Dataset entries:
○ ○ ○ ○ ○
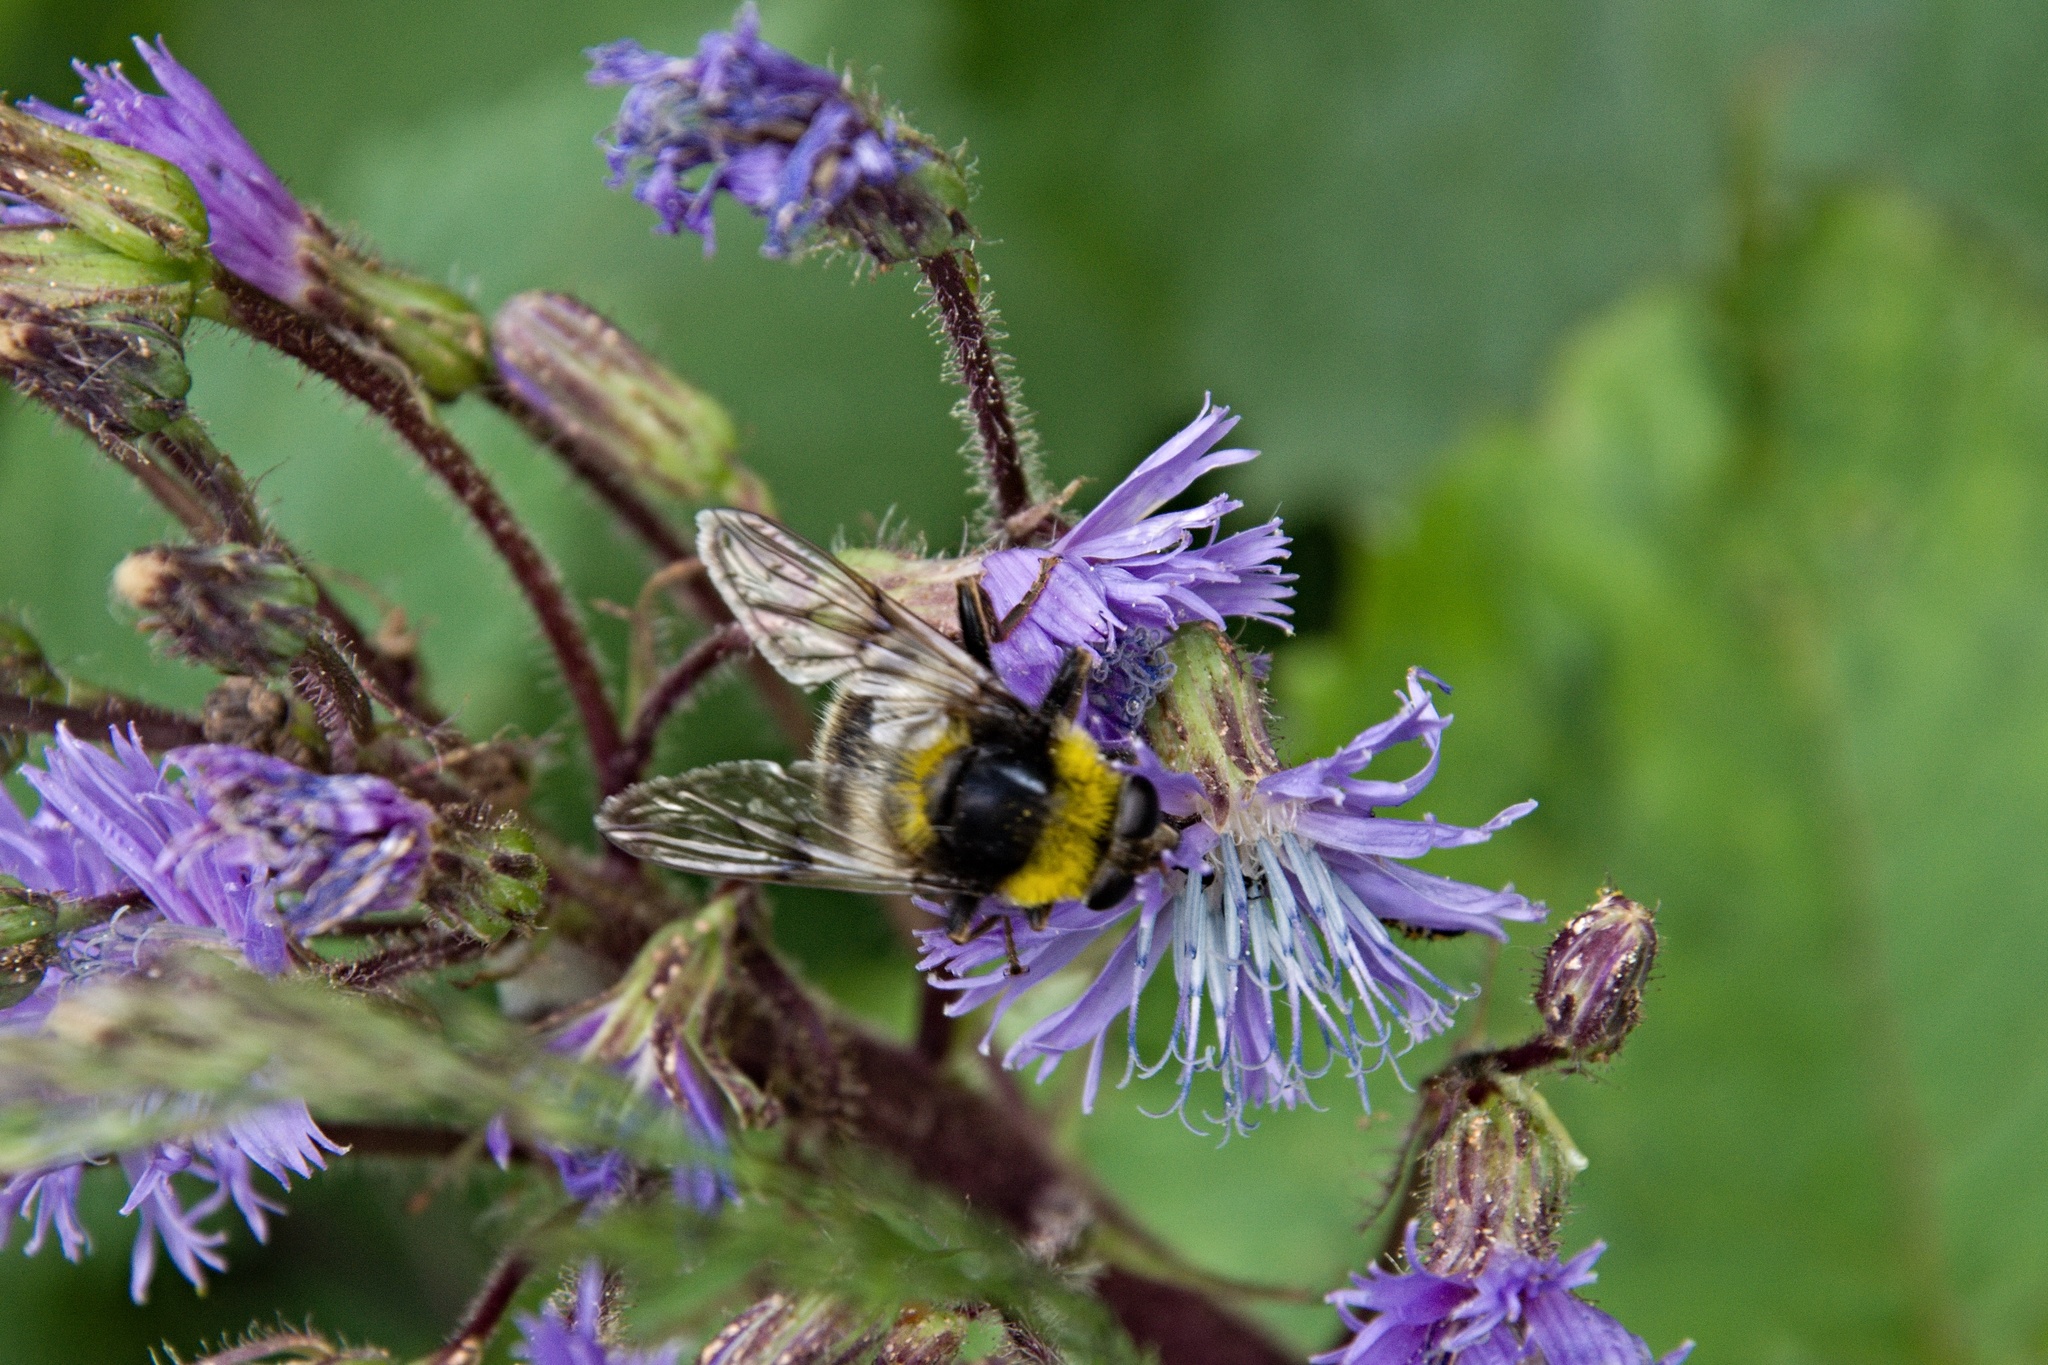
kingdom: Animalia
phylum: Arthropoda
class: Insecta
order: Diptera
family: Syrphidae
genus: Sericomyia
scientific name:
○ ○ ○ ○ ○
▶ _THE TASK_
Reproduce the lines of every item word for word, leaving out the pictures.

▶ _RESPONSE TO THE TASK_
kingdom: Animalia
phylum: Arthropoda
class: Insecta
order: Diptera
family: Syrphidae
genus: Sericomyia
scientific name:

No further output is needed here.